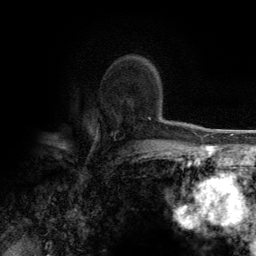
Breast MRI (dynamic contrast-enhanced), one axial slice. Slice 90 of 134 in the series (ordered by position). Cropped to one breast. Dynamic contrast-enhanced series, time point 2 of 6 at this slice position (early post-contrast). 3 T. TE 2.8 ms, TR 7.7 ms. 1.2 mm slice thickness. 256 × 256 image matrix, field of view 170 × 170 mm. Female patient.
Annotated regions visible in this slice (semi-automatic segmentation, software-assisted and operator-edited):
- enhancing-tissue mask used for the functional tumour volume (all voxels passing the contrast-enhancement thresholds inside the analysis volume; usually the tumour): bounding box <143,64,151,120> (left, top, right, bottom; pixels)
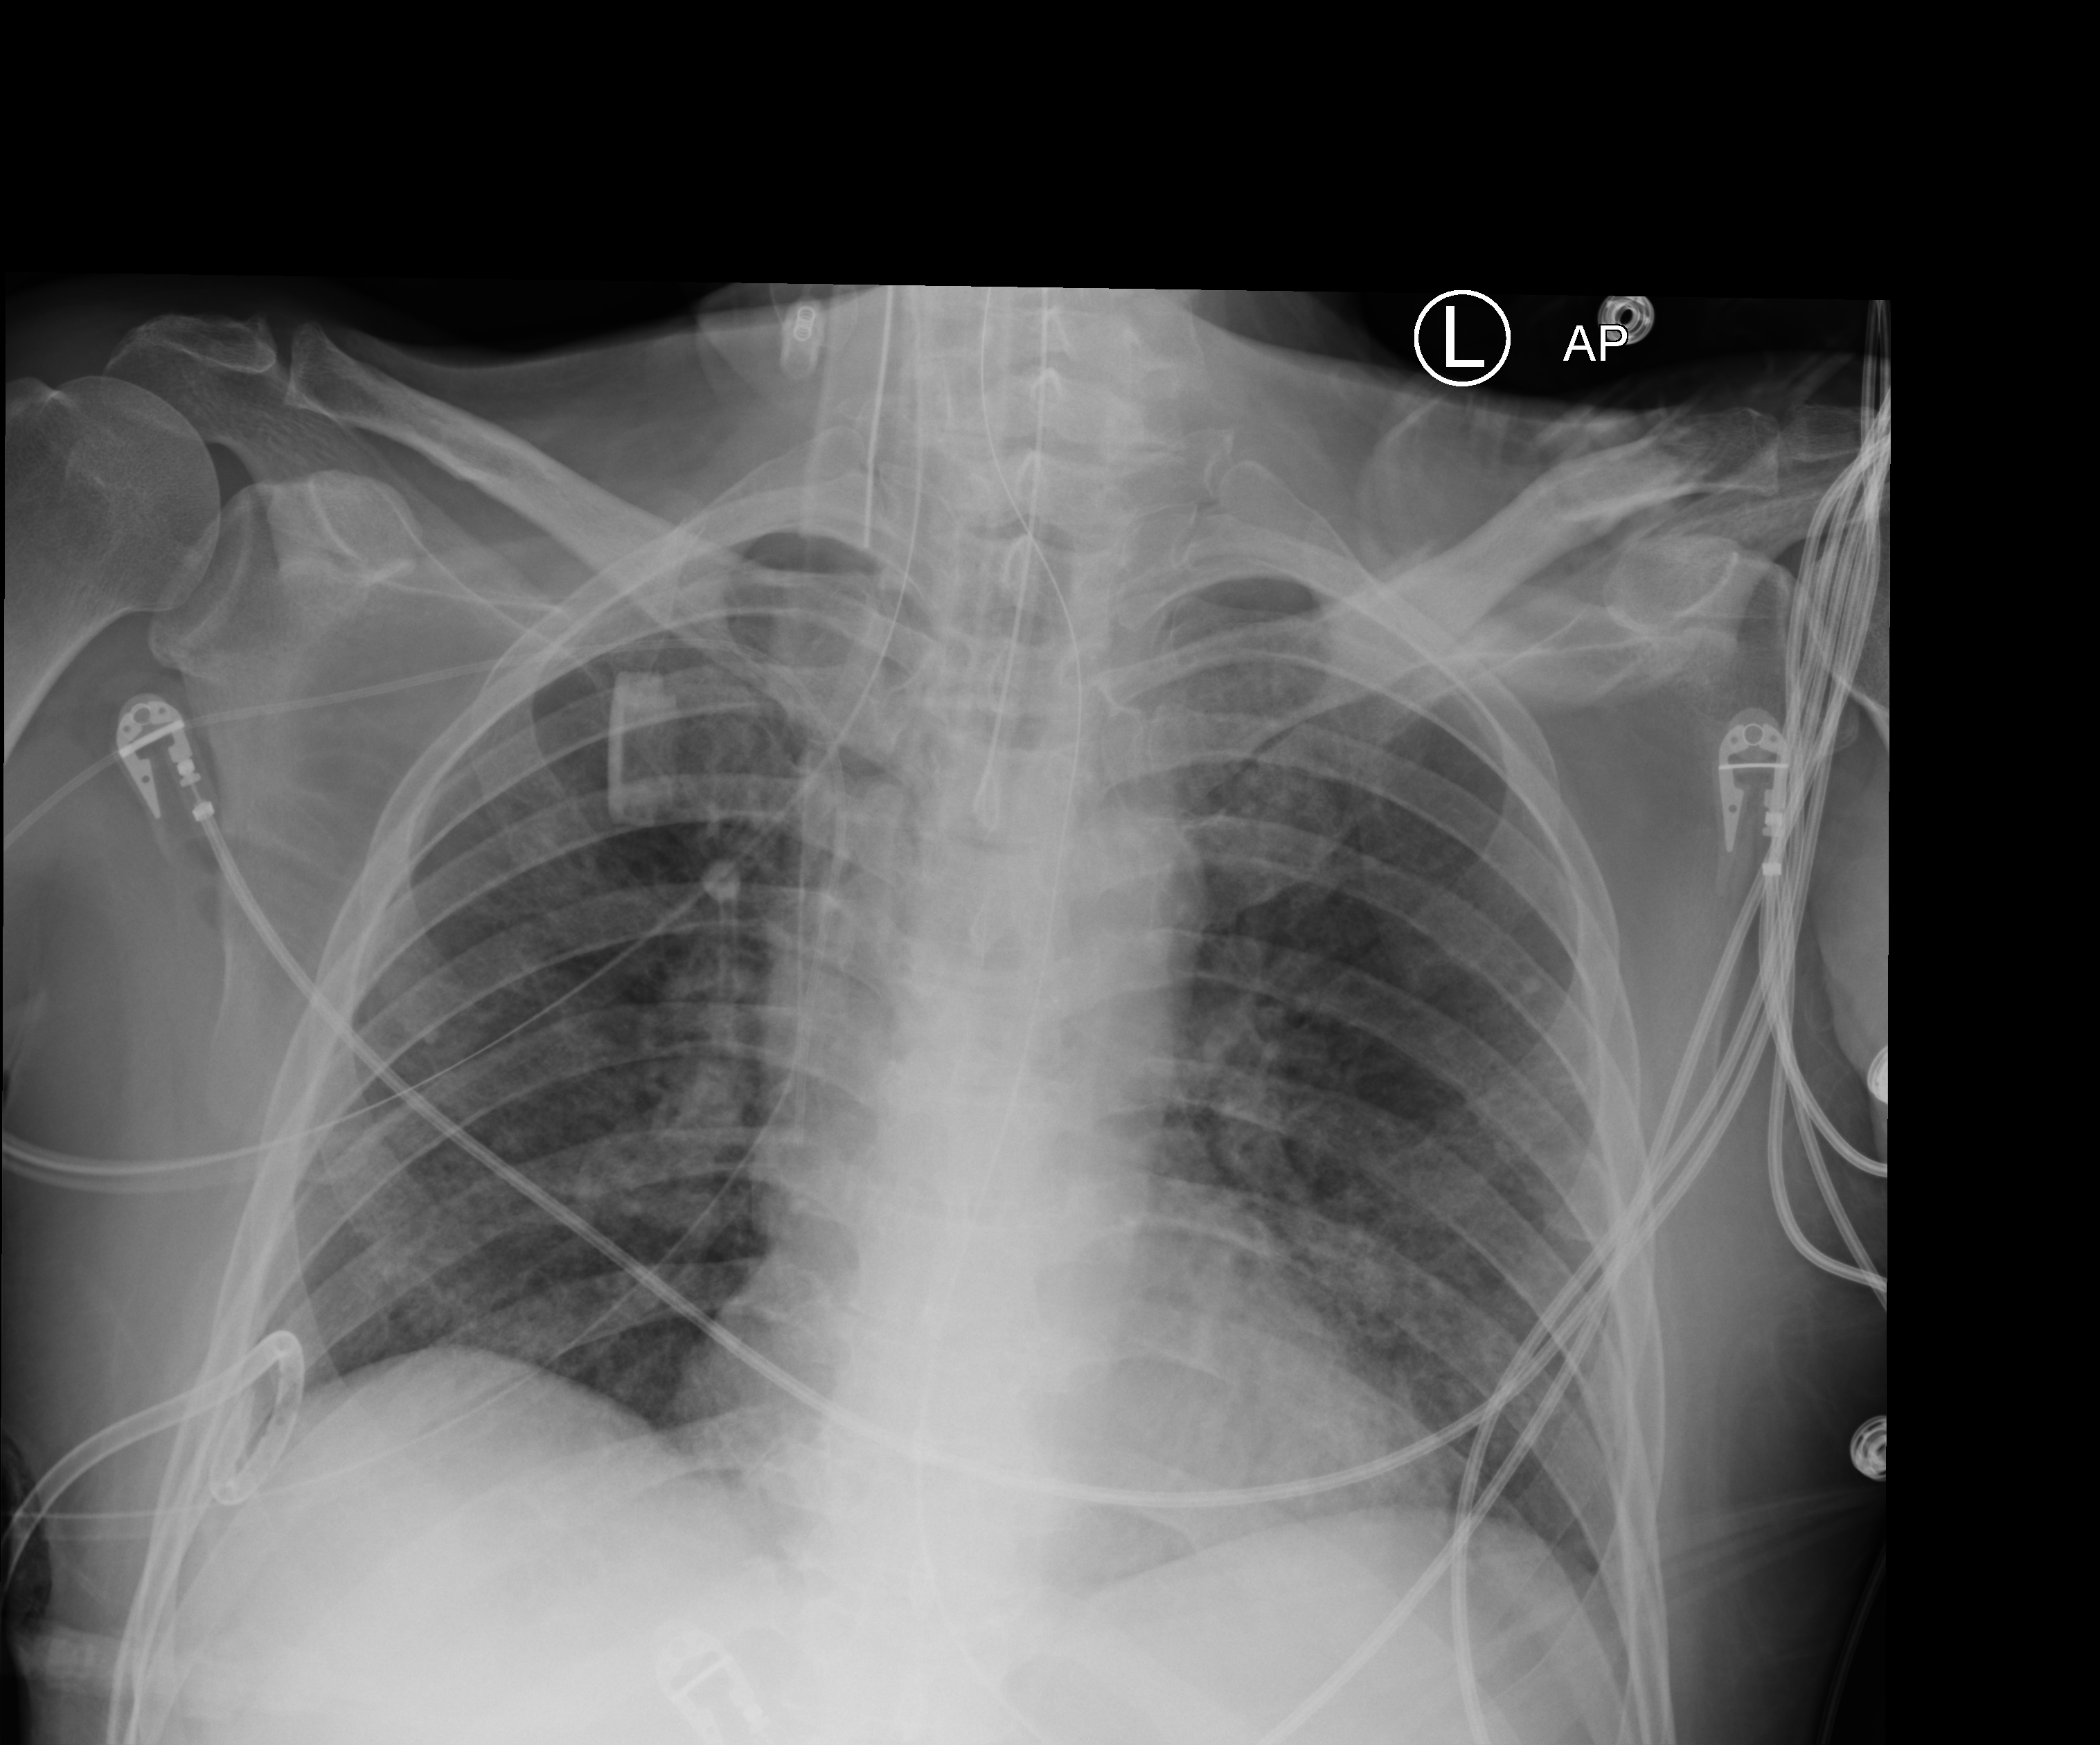
Bedside chest radiograph (computed radiography); anteroposterior (AP) projection. Male patient hospitalised with COVID-19, age 18–59 years.
Admission-level facts for this patient (not findings on this image; timing relative to this image not recorded): admitted to intensive care during this hospital stay: yes.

== Problem ==
Would you please give the material above again, unchanged but without pictures?

== Final answer ==
Breast MRI (dynamic contrast-enhanced), one axial slice. Slice 90 of 134 in the series (ordered by position). Cropped to one breast. Dynamic contrast-enhanced series, time point 2 of 6 at this slice position (early post-contrast). 3 T. TE 2.8 ms, TR 7.7 ms. 1.2 mm slice thickness. 256 × 256 image matrix, field of view 170 × 170 mm. Female patient.
Annotated regions visible in this slice (semi-automatic segmentation, software-assisted and operator-edited):
- enhancing-tissue mask used for the functional tumour volume (all voxels passing the contrast-enhancement thresholds inside the analysis volume; usually the tumour): bounding box <143,64,151,120> (left, top, right, bottom; pixels)
Bedside chest radiograph (computed radiography); anteroposterior (AP) projection. Male patient hospitalised with COVID-19, age 18–59 years.
Admission-level facts for this patient (not findings on this image; timing relative to this image not recorded): admitted to intensive care during this hospital stay: yes.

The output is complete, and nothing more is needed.